The Department of Education makes a point of stressing that teachers are not replaceable, but some of their tasks could potentially be replaced by AI. 

Hatty Symington, 33, teacher at CLIP, an international school in Porto said: “Nonfiction texts and information reports are quite time consuming, collating all the information and making it appropriate for your individual class.

“So if you were able to do that with AI, that would save you so much time.”

As AI becomes more widely used in the classroom, data privacy and security are just two potential risks, and the UK’s Information Commissioner’s Office (ICO) highlighted the importance of protecting personal data in educational settings in 2021.

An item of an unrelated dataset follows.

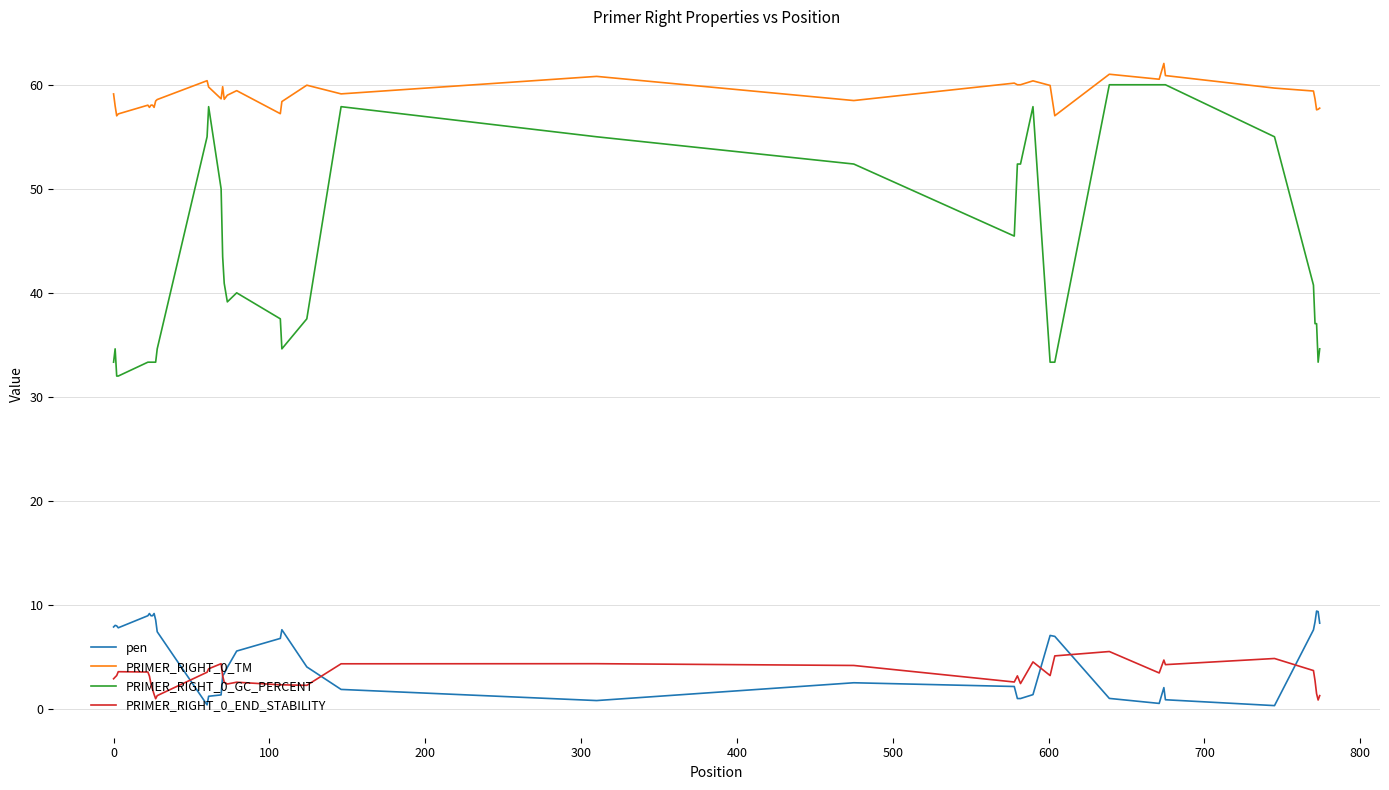

What is the maximum value for PRIMER_RIGHT_0_END_STABILITY?

5.5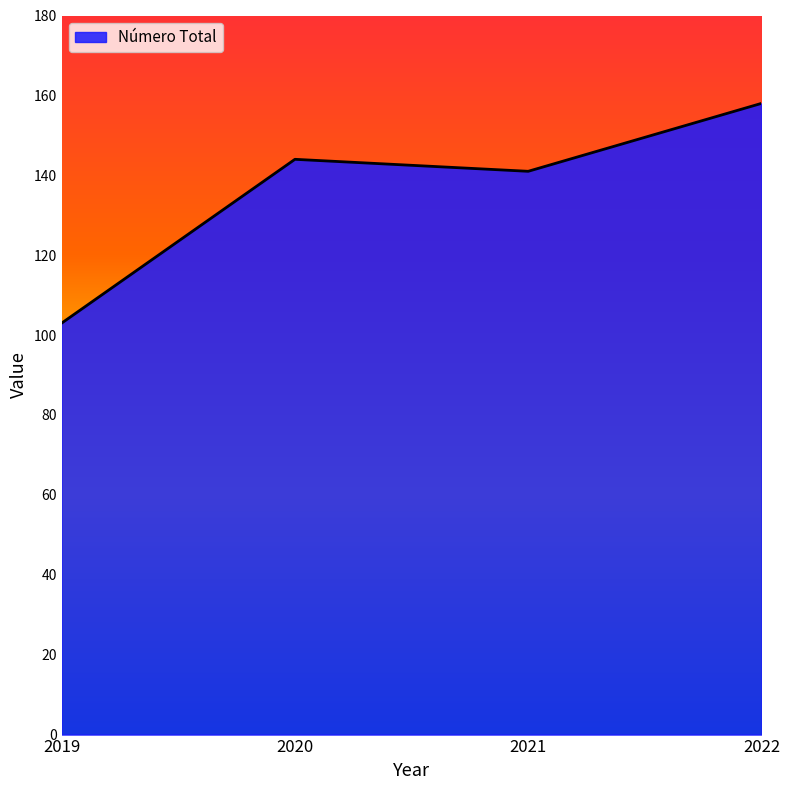

Reading right to left, transcribe all the data shown in this chart.

2022=158	2021=141	2020=144	2019=103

Symington said: “You have to make sure you know exactly what you’re doing before showing it to the kids because you don’t want something inappropriate to come up.

“I guess we would just check and make sure that there’s no safeguarding issues or anything inappropriate before you give it to the children.”

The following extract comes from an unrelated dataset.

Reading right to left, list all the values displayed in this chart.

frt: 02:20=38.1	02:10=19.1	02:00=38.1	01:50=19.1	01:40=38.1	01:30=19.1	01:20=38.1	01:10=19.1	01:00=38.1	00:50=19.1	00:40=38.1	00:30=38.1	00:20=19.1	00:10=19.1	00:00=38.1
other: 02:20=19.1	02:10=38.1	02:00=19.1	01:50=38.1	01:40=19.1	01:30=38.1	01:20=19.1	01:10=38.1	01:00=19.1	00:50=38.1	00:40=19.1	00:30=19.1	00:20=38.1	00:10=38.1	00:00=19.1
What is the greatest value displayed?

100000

The Department of Education recognises that an unplanned or unstructured use of AI in the classroom could cause concerns about misusing machine learning.

“I can understand that people are uneasy about it,” Ship said.

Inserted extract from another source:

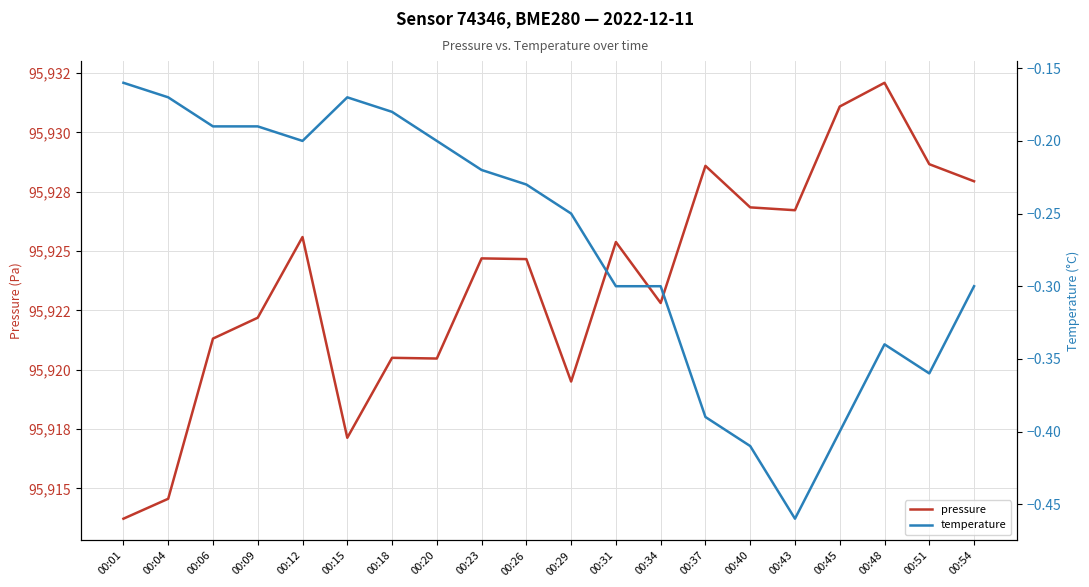

What are all the series names shown in the legend?

pressure, temperature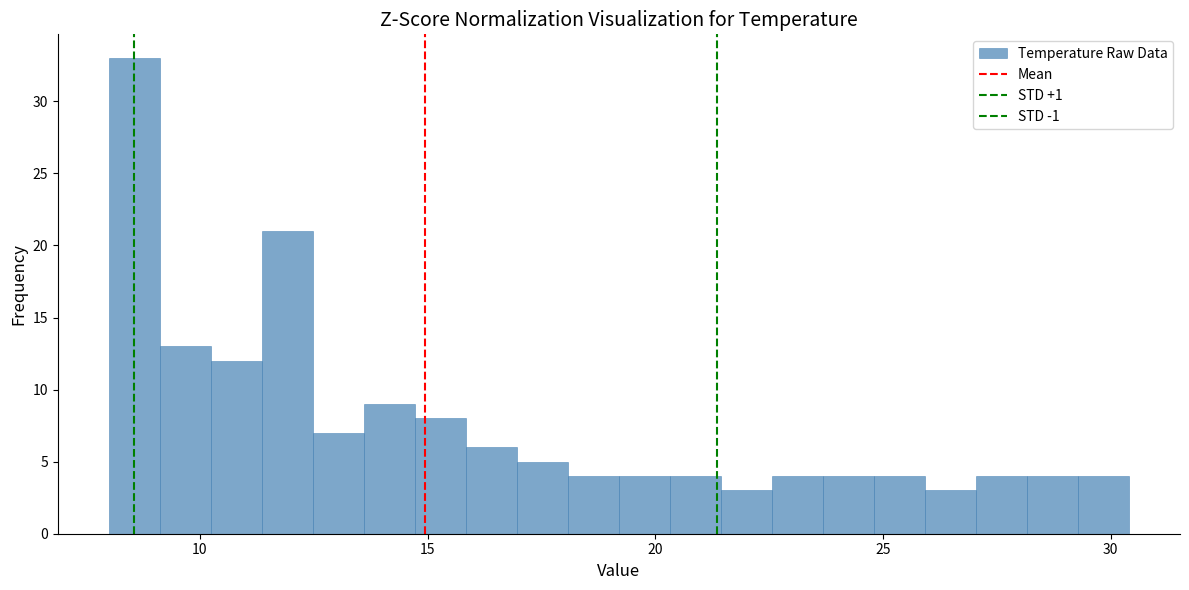

Read against the x-axis, roughly where is the centre of the tallest bar?

8.5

“They think it’s cheating or think if you haven’t put all the thought into it yourself, then you’re somehow doing the children a disservice, which I think is nonsense.

“It can’t be creative, it can’t have good ideas but if you have a good idea, you can get it to support you and tailor things in a really simple, straightforward, and more importantly, fast way.”

A study from last year by the DfE saw 25% more primary and secondary teachers using generative AI in their lessons.

James Stiles, 33, a creative arts department technician, understands the potential efficiencies and time-savings for already overstretched teachers, but is less sure about how it should be introduced to students.

He said: “I think if there’s any tech savvy teachers out there in the UK, absolutely use AI to help you design lessons or streamline classroom management.”

Stiles believes it’s a powerful tool that doesn’t take away from the essence of education, as long as the teachers are engaging and putting in their best effort.

He said: “Like it or not, we will all end up adopting AI, in some shape or form.”